The bee advocates note that sulfoxaflor is similar to the class of pesticides known as neonicotinoids, neonics, as they are both "systemic" pesticides—making their way from root to plant tissue—and lethal to bees.

In the ruling, handed down Friday by the Alameda County Superior Court, Judge Frank Roesch agreed with the petitioners in finding that that regulators failed to provide an "adequate description of the environmental setting into which the new sulfoxaflor pesticides will be introduced" and that the "public reports do not satisfy the requirement of a meaningful consideration of alternatives."
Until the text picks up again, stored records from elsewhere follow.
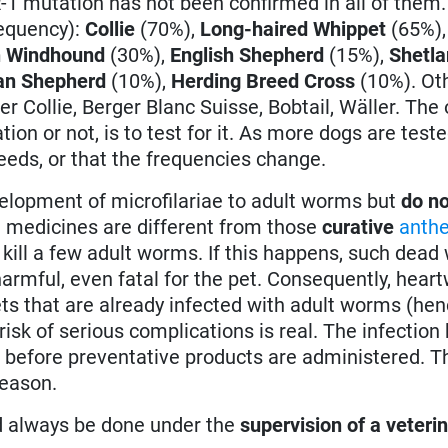
1 mutation has not been confirmed in all of them
requency):
Collie
(70%),
Long-haired Whippet
(65%)
n Windhound
(30%),
English Shepherd
(15%),
Shetl
n Shepherd
(10%),
Herding Breed Cross
(10%). Oth
r Collie, Berger Blanc Suisse, Bobtail, Wäller. The 
on or not, is to test for it. As more dogs are tested
reeds, or that the frequencies change.
elopment of microfilariae to adult worms but
do no
 medicines are different from those
curative
anthe
 kill a few adult worms. If this happens, such dea
harmful, even fatal for the pet. Consequently, hea
ets that are already infected with adult worms (hen
isk of serious complications is real. The infection h
 before preventative products are administered. Th
reason.
d always be done under the
supervision of a veteri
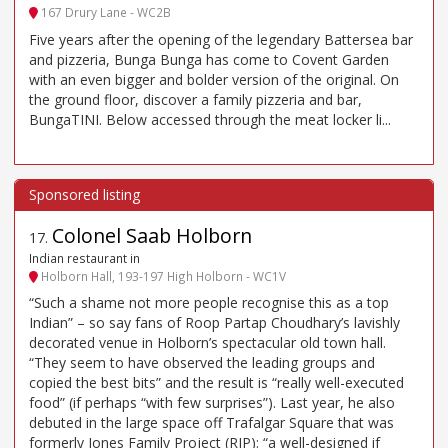
167 Drury Lane - WC2B
Five years after the opening of the legendary Battersea bar
and pizzeria, Bunga Bunga has come to Covent Garden
with an even bigger and bolder version of the original. On
the ground floor, discover a family pizzeria and bar,
BungaTINI. Below accessed through the meat locker li...
Colonel Saab Holborn
17
.
Indian restaurant in
Holborn Hall, 193-197 High Holborn - WC1V
“Such a shame not more people recognise this as a top
Indian” – so say fans of Roop Partap Choudhary’s lavishly
decorated venue in Holborn’s spectacular old town hall.
“They seem to have observed the leading groups and
copied the best bits” and the result is “really well-executed
food” (if perhaps “with few surprises”). Last year, he also
debuted in the large space off Trafalgar Square that was
formerly Jones Family Project (RIP): “a well-designed if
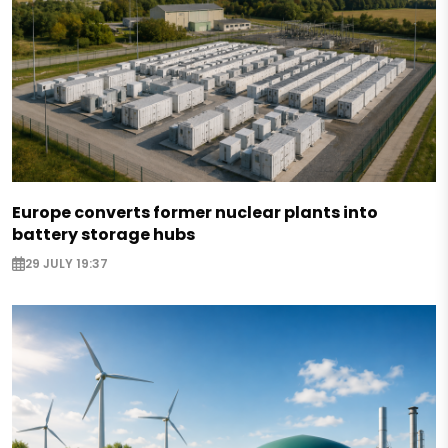
Europe converts former nuclear plants into
battery storage hubs
29 JULY 19:37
There was also no disclosure to the public of "why the agency approved the project after consideration of the potential environmental impacts of the approval of sulfoxaflor," the ruling said.

Earthjustice attorney Greg Loarie welcomed the decision but said that the state had more work to do to protect bees and other pollinators.

“Honeybees and other pollinators are incredibly important in our food systems and our wider ecosystem, but they're dying in droves because of pesticides like sulfoxaflor," he said in a statement. "With this ruling, the bees in California are getting much-needed relief just as we're seeing some of the worst signs of colony collapse."

"Now," he added, "California needs to turn its attention to protecting pollinators from the entire class of neonicotinoid pesticides that threaten our future.

The plaintiffs' victory came as they fight the Environmental Protection Agency's 2019 federal approval of sulfoxaflor, and as scientists continue to sound alarm about the global loss of insects—a trend linked to pesticide-dependent industrial agriculture and described as an "unnoticed apocalypse."